3NF Decomposition – Example and Explanation

database-designnormalizationrelational-theory

I am trying to make sense of an example of 3NF decomposition using the 4-step algorithm mentioned by Ullman here, but I'm not understanding what my lecturer is doing with the last step (or, worse, I'm not understanding the algorithm itself).

I realize this is a bit of a newbie question, but I did all the googling but couldn't find anything illuminating and I've been sitting here scratching my head for a few hours now.

Now,

the algorithm in question is:

  1. Find a canonical cover F_c for F
  2. For each FD X->Y in F_c create a relation with schema XY
  3. Eliminate a relation if its schema is a subset of another
  4. If none of the schemas created so far contains a key or R add a relation schema containing a key of R.

Now, the example my lecturer gave us starts with

 R<A,B,C,D,E,F>
 CE->A, C->D, A->B, D->BE, B->F, AD->CF

Fc is shown to be

C->A, C->D, A->B, D->B, D->E, B->F, AD->C

and the keys are C and AD.

All's well until now.

Now we apply step 2 of the algorithm.

We have:


R_i:    A,B   |   D,B,E  |   F,B    |   C,D,A   |   A,D,C
     ---------+----------+----------+-----------+-----------
F_i    A->B   |   D->B,  |   B->F   |   C->D    |   AD->C
              |   D->E   |          |   C->A    |



Now this is were it gets ugly.
The lecturer remarks that the fifth one, R_5 is a subset
(a trivial subset, say I) of the fourth and proceeds to… "merge" them, leaving us with


R_i:    A,B   |   D,B,E  |   F,B    |   C,D,A   
     ---------+----------+----------+-----------
F_i    A->B   |   D->B,  |   B->F   |   C->D    
              |   D->E   |          |   C->A    
              |          |          |   AD->C   - - - - - notice this!

Notice how AD->C popped up in F_4.

The question is simply: why?

Why didn't he remove the fifth column altogether?

Is he applying step 3 of the algorithm?
But it only instructs to eliminate the offending schemas, it doesn't say anything about adding dependencies to other schemas.

Is he applying step 4 of the algorithm?
But it says that the schemas must contain a key of R, not all of them (which would then make some sense).

Is this simply a trivial mistake?
Is the final result correct anyway?

Thanks everybody.

Best Answer

The theory is all fine and good, but it only starts to really make sense once you understand the practice.
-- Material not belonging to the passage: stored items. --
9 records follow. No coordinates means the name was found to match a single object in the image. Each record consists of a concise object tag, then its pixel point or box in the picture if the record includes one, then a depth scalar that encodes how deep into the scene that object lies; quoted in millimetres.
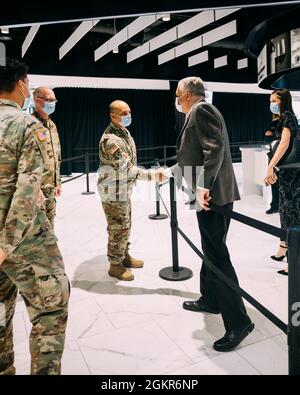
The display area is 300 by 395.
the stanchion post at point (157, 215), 5316
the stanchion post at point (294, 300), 1253
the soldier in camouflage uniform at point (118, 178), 2840
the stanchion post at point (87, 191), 7613
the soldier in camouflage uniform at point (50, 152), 2746
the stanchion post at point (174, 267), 2990
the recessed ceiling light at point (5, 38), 8431
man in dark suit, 1997
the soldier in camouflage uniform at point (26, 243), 1303
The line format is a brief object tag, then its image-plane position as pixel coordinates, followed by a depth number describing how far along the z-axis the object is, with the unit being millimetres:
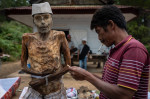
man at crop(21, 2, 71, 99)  2016
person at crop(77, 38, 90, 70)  6380
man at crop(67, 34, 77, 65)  6302
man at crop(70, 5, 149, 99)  976
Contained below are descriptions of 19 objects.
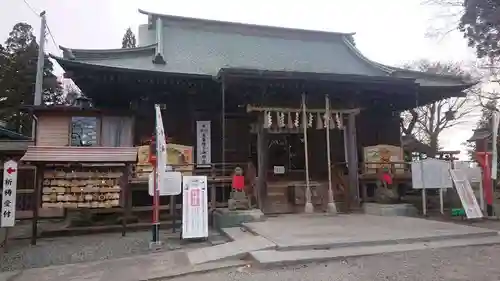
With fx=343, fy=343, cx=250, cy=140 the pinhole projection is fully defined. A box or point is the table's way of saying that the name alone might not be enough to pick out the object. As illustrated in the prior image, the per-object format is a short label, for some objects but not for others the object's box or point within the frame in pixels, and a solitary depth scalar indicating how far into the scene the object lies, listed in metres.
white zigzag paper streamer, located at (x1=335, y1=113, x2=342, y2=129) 10.38
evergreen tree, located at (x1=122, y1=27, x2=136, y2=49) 32.14
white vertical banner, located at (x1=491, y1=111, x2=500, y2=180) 9.05
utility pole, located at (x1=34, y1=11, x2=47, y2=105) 16.16
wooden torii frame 9.94
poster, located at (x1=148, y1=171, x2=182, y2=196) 7.51
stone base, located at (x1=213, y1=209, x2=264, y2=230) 8.53
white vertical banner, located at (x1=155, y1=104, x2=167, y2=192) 7.02
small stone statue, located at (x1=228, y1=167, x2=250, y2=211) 8.95
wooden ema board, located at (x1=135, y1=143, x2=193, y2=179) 10.26
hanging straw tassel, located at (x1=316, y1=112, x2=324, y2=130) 10.31
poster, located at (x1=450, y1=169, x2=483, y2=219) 8.91
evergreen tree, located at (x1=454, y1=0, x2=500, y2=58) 11.10
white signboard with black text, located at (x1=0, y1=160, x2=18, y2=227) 7.17
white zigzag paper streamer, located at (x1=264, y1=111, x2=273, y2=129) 9.88
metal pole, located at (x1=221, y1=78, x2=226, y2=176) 11.40
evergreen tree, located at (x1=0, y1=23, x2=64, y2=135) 23.97
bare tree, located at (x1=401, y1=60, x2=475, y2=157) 26.69
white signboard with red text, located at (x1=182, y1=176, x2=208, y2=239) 7.33
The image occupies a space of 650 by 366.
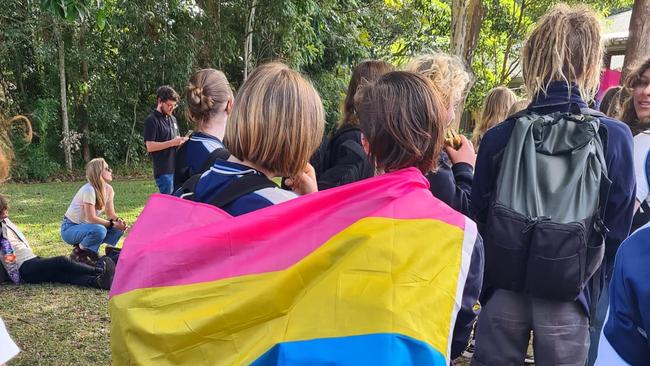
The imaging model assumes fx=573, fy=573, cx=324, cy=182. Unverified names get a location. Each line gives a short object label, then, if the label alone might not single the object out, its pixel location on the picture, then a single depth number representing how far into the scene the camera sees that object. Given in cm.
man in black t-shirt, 680
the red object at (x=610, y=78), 897
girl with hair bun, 346
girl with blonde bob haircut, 192
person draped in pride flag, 154
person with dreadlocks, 237
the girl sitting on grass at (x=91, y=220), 609
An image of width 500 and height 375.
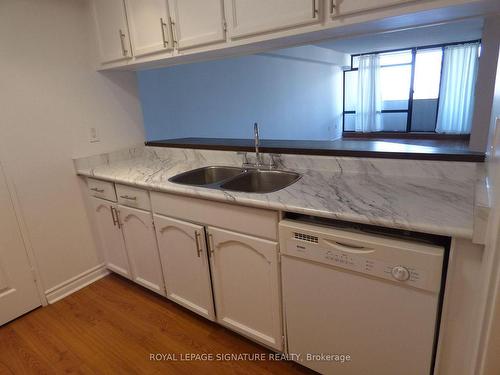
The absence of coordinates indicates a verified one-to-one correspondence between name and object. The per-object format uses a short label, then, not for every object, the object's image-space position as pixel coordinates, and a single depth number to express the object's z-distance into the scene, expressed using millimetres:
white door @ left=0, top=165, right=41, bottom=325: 1812
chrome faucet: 1821
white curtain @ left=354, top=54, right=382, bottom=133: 7621
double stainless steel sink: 1722
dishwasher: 965
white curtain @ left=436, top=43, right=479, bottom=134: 6605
The Lawyer's version of the first three Normal Forms is:

  1. The Key - there must be a Primary key for every relation being normalized.
  2. The Whole Key - There must not be any functional dependencies of attributes on any proper subset of the Primary Key.
  3. And Nothing but The Key - There must not be any functional dependencies of attributes on non-key attributes.

In practice relations frequently have multiple candidate keys, and these rules must apply to all of them in turn.

Also, when Normalizing one must determine the minimal key(s) for each relation, and use those rather than any Super Key.

Your lecturer didn't remove the fifth column altogether because the functional dependency in that column still exists, and must still be accounted for in the Normalization process.

Update:

The FD AD->C doesn't disappear by virtue of recognizing ADC as a subset of CDA; neither is it sensible to have two relations ADC and CDA both in the model as this is a redundancy of exactly the sort Normalization is designed to eliminate.